• _APPLY WHAT YOU READ_
1. Summarize the review of Rigby's poems in two sentences.
2. According to the review of Rigby's poems, when did chinoiserie begin?
3. From the review of Rigby's poems, return the passage starting at "Rigby’s poems occupy" and ending at "palpable and sensory.".

• _DOCUMENT SEGMENT_
——
When you find me in the courtyard
of a Roman home, bring seven legumes,
a turbine, the cross-section
of a stone fruit, and a white fennec.
Rigby’s poems occupy the space between these and many other weird and precious things, the odd trinkets and detritus of human life. Chinoiserie, a French term for the Chinese-influenced, European style of everything from pottery to architecture, which began in the early 17th century, suggests both decoration and imitation. Rigby’s poems locate the genuine under the façade, strip the wallpaper from the plaster and illuminate what is real. This she does with a quality that is palpable and sensory.
“New York Song” begins with “Think of the pear / and its grainy room the color of parchment.” The pear, with its rounded, feminine shape, is a fitting image for this erotically charged poem, but Rigby goes further, slicing the fruit open and inviting the reader in with the lines “How the weight in your hand / becomes the first song from the grave.” We feel the heaviness of this relationship, its pleasures and painful consequences, how its pale colors (parchment, bone, pearl, gunmetal) contradict the passion of the lines “Brother bone, I have knelt // in furious beauty, drunk root to crown, // loved you in your sleep.” The poem ends with “loneliness” and “something without a name;” we sense an imminent parting between the lovers, an outside force that separates them.
Some of these poems take the form of stories, micro-plotted with their own insular logic. “Bathing in the Burned House” is an example of Rigby’s talent at connecting narrative threads to create dissonance:
A woman steps behind the vinyl curtain,
leans toward the spigot.
Drivers touch the ceilings of their cars
when they pass. They think it’s lucky
water runs in a burned house.
The image of touching the ceiling of a car recalls knocking on wood, a response meant to ward off the ill effects of an unlucky utterance. The men “long to be // the sky above the woman’s head” while “neighborhood wives // take turns bathing yards / from the road.” The woman bathing and the burned house are never explained; like other mysteries (“Mary’s graven image in the road’s peeled tar”) woman and house simply exist, passively disturbing the lives of their observers.
——
• _SOURCE MATERIAL_
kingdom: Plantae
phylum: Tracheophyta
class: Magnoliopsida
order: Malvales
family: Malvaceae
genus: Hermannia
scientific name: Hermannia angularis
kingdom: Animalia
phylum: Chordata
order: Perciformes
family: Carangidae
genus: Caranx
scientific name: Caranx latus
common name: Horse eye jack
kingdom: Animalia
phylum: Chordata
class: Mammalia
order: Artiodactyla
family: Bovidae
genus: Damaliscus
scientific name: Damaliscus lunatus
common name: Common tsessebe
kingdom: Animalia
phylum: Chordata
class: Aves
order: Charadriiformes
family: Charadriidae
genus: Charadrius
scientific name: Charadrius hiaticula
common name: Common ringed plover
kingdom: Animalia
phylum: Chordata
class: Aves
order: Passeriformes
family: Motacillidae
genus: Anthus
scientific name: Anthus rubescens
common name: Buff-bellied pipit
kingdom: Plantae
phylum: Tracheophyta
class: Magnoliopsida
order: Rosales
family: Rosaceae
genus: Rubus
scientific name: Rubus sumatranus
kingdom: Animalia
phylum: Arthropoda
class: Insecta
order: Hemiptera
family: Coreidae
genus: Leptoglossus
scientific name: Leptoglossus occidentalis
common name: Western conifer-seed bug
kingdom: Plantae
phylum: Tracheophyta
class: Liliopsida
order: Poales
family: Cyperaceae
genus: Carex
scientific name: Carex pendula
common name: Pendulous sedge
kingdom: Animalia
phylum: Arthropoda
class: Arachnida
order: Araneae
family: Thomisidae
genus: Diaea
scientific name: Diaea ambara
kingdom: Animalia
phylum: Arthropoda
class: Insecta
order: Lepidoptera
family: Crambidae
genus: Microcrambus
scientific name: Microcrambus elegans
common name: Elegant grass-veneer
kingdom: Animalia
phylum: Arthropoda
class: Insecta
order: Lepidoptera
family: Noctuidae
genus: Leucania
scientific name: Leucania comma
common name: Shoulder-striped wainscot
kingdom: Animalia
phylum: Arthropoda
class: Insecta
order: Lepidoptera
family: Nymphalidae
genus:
——
• _SOLUTIONS TO THE TASKS_
1. Rigby's poems occupy the space between weird and precious things, the odd trinkets and detritus of human life, and they locate the genuine under the façade with a palpable, sensory quality. "New York Song" is an erotically charged poem that ends with a sense of imminent parting between the lovers, while "Bathing in the Burned House" tells a story whose unexplained woman and house disturb the lives of their observers.

2. In the early 17th century.

3.
Rigby’s poems occupy the space between these and many other weird and precious things, the odd trinkets and detritus of human life. Chinoiserie, a French term for the Chinese-influenced, European style of everything from pottery to architecture, which began in the early 17th century, suggests both decoration and imitation. Rigby’s poems locate the genuine under the façade, strip the wallpaper from the plaster and illuminate what is real. This she does with a quality that is palpable and sensory.